Kanzan was a legendary monk-poet of the Tang dynasty considered in Buddhism as the embodiment of a person leading an ideal life of freedom on the path to enlightenment. Togerher with many other East Asian philosophical and cultural topics, Kanzan to some degree became known in the West due to the efforts of sinologists and Buddhist scholars of the prewar years. How such subject matter gained traction once more in the West after 1945 is carefully elaborated by Dr. Bogdanova-Kummer in her essay in this catalog. According to her argument, inspiration from Asian cultural lore was now “taken up by the next generation of poets,” the “prominent figures in English-language poetry of its time.” As Euro-American intellectuals were approaching Japanese art from a broader point of view, academic attention gave way to more comprehensive cultural interest that was now becoming part of the mainstream.

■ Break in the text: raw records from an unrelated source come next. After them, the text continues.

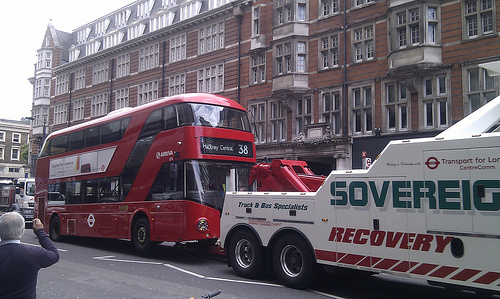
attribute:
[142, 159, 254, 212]
window — clear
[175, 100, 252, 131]
window — clear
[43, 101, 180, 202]
window — clear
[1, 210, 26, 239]
hair — grey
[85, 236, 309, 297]
line — white, long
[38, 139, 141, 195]
sign — side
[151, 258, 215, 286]
lines — white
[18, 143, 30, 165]
tree — green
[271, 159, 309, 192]
mechanism — red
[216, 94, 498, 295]
tow truck — white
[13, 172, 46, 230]
truck — white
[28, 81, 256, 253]
windows — large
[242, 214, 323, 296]
tire — black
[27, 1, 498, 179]
building — bricked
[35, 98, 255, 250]
bus — red,  double decker 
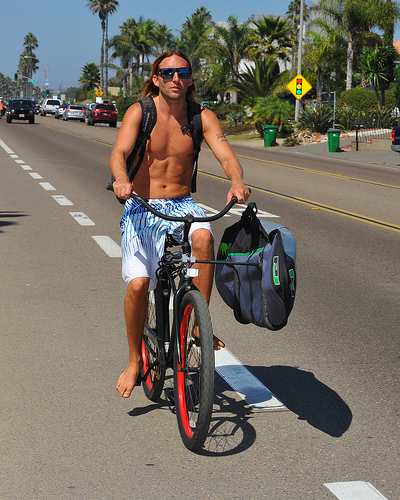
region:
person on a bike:
[86, 48, 302, 416]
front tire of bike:
[172, 289, 245, 458]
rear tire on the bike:
[127, 296, 163, 403]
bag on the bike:
[213, 205, 303, 332]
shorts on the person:
[115, 196, 220, 272]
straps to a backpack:
[105, 95, 210, 187]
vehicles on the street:
[2, 82, 117, 140]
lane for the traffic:
[44, 133, 74, 175]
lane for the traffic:
[341, 180, 370, 212]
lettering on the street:
[165, 194, 275, 226]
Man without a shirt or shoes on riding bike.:
[107, 49, 296, 452]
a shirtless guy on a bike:
[110, 40, 273, 444]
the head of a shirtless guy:
[139, 52, 205, 114]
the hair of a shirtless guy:
[139, 65, 160, 92]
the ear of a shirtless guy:
[148, 67, 162, 93]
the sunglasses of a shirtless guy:
[156, 67, 190, 80]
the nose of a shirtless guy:
[165, 65, 181, 82]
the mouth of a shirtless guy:
[164, 80, 184, 91]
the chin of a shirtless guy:
[168, 86, 192, 102]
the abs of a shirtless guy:
[145, 108, 191, 197]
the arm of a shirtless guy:
[198, 108, 264, 189]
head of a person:
[148, 41, 206, 108]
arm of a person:
[92, 118, 148, 202]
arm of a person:
[220, 129, 254, 186]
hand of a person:
[105, 171, 154, 207]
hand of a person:
[218, 182, 258, 217]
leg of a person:
[101, 284, 157, 378]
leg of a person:
[175, 249, 221, 319]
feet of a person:
[106, 357, 141, 394]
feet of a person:
[184, 319, 240, 356]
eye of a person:
[156, 63, 190, 81]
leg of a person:
[184, 245, 241, 304]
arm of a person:
[189, 125, 266, 189]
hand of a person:
[95, 181, 159, 202]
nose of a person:
[166, 76, 188, 85]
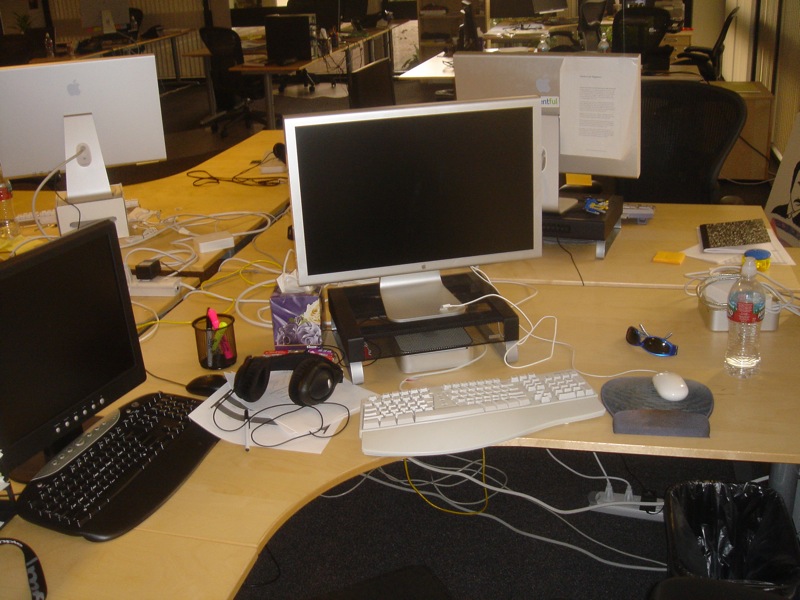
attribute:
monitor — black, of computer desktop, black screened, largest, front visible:
[0, 220, 147, 477]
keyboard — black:
[18, 394, 226, 547]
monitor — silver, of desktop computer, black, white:
[278, 98, 548, 288]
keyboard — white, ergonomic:
[357, 367, 608, 458]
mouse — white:
[651, 367, 688, 403]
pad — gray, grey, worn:
[599, 372, 717, 443]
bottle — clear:
[726, 260, 767, 370]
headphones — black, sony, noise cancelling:
[233, 350, 345, 406]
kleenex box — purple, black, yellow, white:
[270, 282, 323, 351]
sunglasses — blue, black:
[623, 323, 679, 357]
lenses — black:
[647, 337, 668, 352]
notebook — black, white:
[698, 219, 772, 257]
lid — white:
[741, 260, 755, 279]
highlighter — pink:
[206, 308, 236, 361]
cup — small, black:
[193, 315, 241, 370]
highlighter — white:
[204, 320, 214, 367]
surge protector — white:
[127, 262, 187, 299]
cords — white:
[127, 244, 204, 282]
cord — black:
[135, 257, 163, 278]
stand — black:
[327, 273, 521, 361]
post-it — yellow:
[562, 172, 598, 187]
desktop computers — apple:
[1, 56, 651, 351]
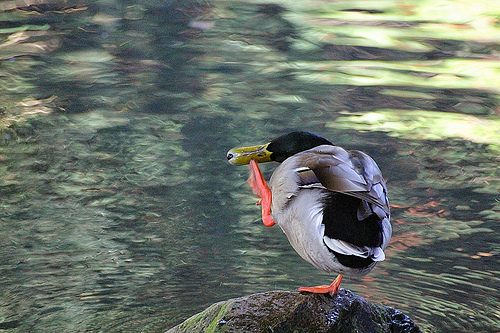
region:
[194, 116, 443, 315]
bird with orange feet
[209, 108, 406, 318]
Bird with yellow beak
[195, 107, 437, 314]
Bird with orange feet and yellow beak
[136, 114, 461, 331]
bird standing on a rock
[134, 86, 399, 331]
bird on a rock near the water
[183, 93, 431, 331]
duck with orange feet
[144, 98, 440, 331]
Duck with yellow beak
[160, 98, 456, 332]
Duck colored grey and black with white breast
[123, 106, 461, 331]
duck standing on a rock near some water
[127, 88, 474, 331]
duck with orange feet standing on a rock near some water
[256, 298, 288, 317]
part of a stone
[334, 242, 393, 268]
part of a tail wing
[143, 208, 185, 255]
part of a water body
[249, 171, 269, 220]
part of a leg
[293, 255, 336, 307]
part of a leg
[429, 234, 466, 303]
part of some waves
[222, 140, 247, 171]
part of a beak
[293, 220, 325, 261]
part of a feather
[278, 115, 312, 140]
head of a bird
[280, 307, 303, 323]
part of a stone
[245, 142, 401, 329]
the bird is on the rock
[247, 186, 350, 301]
the feet are orange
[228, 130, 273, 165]
the beek is green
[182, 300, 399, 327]
the stone is wet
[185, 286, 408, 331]
there is mould on the stone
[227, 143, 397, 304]
the bird is scratching its beck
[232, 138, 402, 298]
the bird is standing on one leg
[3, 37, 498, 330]
the photo was taken during the day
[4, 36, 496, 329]
the photo is blurry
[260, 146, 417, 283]
the feathers are black and grey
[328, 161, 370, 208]
part of a feather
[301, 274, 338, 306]
leg of a bird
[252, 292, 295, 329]
part of a rock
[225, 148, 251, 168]
beak of a bird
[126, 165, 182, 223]
part of a water body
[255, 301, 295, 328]
surface of a stone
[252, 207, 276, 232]
knee of a bird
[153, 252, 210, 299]
part of some waves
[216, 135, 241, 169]
tip of a beak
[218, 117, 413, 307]
a small mallard duck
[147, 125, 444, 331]
a duck on a rock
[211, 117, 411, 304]
a duck cleaning itself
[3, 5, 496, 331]
a duck stands near water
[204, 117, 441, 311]
a duck cleans its bill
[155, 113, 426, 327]
a duck with bright orange feet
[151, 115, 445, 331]
a duck stands on one foot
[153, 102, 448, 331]
a duck balances on a rock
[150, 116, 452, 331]
a duck preparing to go into water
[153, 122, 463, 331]
a mallard duck caring for itself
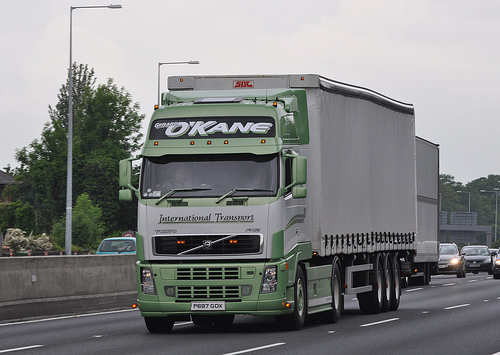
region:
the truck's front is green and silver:
[125, 87, 317, 314]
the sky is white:
[189, 25, 374, 64]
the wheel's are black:
[280, 238, 465, 335]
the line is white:
[361, 312, 408, 334]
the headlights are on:
[437, 253, 465, 268]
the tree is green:
[70, 80, 122, 183]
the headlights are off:
[119, 260, 288, 321]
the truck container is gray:
[287, 62, 430, 259]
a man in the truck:
[147, 137, 220, 205]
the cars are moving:
[441, 236, 498, 281]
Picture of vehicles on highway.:
[50, 12, 472, 348]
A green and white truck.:
[125, 68, 332, 340]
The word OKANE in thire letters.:
[161, 112, 276, 139]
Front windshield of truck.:
[128, 132, 290, 208]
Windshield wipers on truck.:
[124, 171, 281, 211]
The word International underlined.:
[146, 205, 217, 227]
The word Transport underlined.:
[213, 208, 260, 225]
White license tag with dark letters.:
[181, 297, 234, 312]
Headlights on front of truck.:
[121, 257, 290, 299]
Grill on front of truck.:
[166, 260, 246, 307]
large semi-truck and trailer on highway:
[136, 67, 419, 317]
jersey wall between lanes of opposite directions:
[1, 250, 136, 316]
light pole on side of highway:
[62, 1, 130, 254]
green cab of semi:
[128, 85, 339, 347]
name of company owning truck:
[152, 111, 274, 139]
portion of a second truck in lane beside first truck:
[412, 132, 443, 296]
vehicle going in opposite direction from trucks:
[93, 232, 140, 255]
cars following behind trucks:
[441, 238, 498, 285]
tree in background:
[24, 60, 146, 229]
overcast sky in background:
[138, 4, 495, 81]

The painter and art critic Hasegawa Saburo reasoned that the newfound interest among Western postwar intellectuals was in parts due to a certain universalism in Japanese art that fostered this change. Moreover, he believed that Zen and the aesthetics of wabi-sabi provided a philosophical alternative for coping with life to those who had suffered through the horrors of World War II. Hasegawa saw Zen as a means suited to reconcile to gap between increasing material well-being of the postwar generation and a brooding lack of inner flufillment that he considered endemic to the cultural climate of 1950s America. The character of Kanzan is a symbol of an independently-minded indivisual and of originality and uniqueness in East Asian art that postwar Japanese artists including Morita sought inspiration from in order to build their own universalism.
Morita Shiryu (avant-garde calligrapher; 1912–1998)
Avant-garde calligrapher from Hyogo Prefecture. Like fellow artist Inoue Yuichi, Morita studied under the calligraphy master Ueda Sokyu. He co-founded the avant-garde group Bokujinkai together with Inoue and was the founder and editor of the journal Bokubi (Beauty of Ink), both of which revolutionized traditional Japanese calligraphy and spread knowledge of Japanese avant-garde calligraphy to an international audience. He was posthumously awarded the Medal of Honor with Dark Blue Ribbon.